I live about 5 hours east of Salem and agree with Harry. Natures Kicks will custom pack a 5 gallon pail at a price that makes it profitable. We send 1-2 pails every year. If you do barrel quantities their pricing is super reasonable. 
I can usually find someone to haul buckets to Salem for me so I only pay freight on the finished product. Shipping is probably what kills you from the other side of the country, but then again, you can ship a lot of barrels for what it would cost to buy a machine. 
Read the history of Natures Kick (available on their website), its fascinating. They scaled up, and scaled up, and scaled up again. The question is what happened to the previous machines every time they scaled up.


----------



## tinaw (Jul 24, 2017)

Hi-new to this forum and the information here has been great! We are making honey sticks by hand now and looking for a machine. Had someone with a machine making for us but just fired them because over half the sticks were not sealed well and leaked in shipping  

My question is - for those of you making sticks either manually or by machine--How are you getting the air pockets out and how to best seal to ensure no leaking without making them impossible to open?

Thanks!!!


----------



## aunt betty (May 4, 2015)

The guy at the farmers market that I talked to about his honey when I asked where he got his honey sticks and if he had the machine to make them. He would not say.
The selection of sticks in his display had around two dozen colors and flavors so I had to ask. 
Then I moved over to his honey is jars and asked where it comes from. He said, "bees".

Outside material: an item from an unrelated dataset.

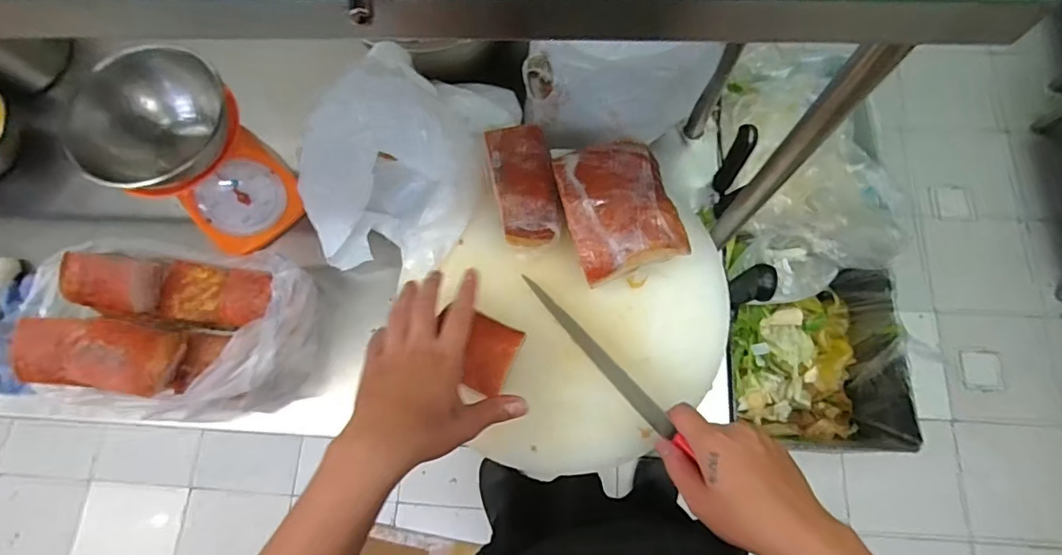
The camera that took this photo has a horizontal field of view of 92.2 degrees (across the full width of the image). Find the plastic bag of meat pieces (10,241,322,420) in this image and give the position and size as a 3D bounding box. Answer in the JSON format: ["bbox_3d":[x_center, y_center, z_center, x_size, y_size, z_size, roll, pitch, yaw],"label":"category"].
[{"bbox_3d":[-0.441,0.064,0.625,0.313,0.116,0.195,6,75,5],"label":"plastic bag of meat pieces"}]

Funny how the jolly old man who looks like Santa got weird when questioned about the source of his honey. Everything he had in jars said "clover" on it. This season didn't have a very good clover flow here in East-central Illinois. It got hot and dry right when the clover flow began. 

When my customers ask me the same question I walk them over to the hives. I sell my honey literally in the bee yard. 
Still get a lot of goofy questions.


----------



## Arbol (Apr 28, 2017)

honey stick manifolds sell for 300+
you can make them for 30
the manifolds are sold on amazon for 20
so frigging easy to make them
why pay someone such a markup is beyond me
def highway robbery


----------



## jcase (Jul 30, 2016)

Arbol said:


> honey stick manifolds sell for 300+
> you can make them for 30
> the manifolds are sold on amazon for 20
> so frigging easy to make them
> ...


can you post a guide or resources?


----------



## E.T.'sBees (Nov 28, 2021)

jcase said:


> can you post a guide or resources?






This is me making mine


----------



## Johnnymms (Feb 7, 2020)

Great video thanks for sharing


----------



## E.T.'sBees (Nov 28, 2021)

Johnnymms said:


> Great video thanks for sharing


I am going to make a better set up this winter, I've been reading around and think I have a good idea by combining a few designs. I will be using a 3D printer so it might not be doable for everyone. I will provide the the files though once I get it working. I hope to up the productivity of making the straws


----------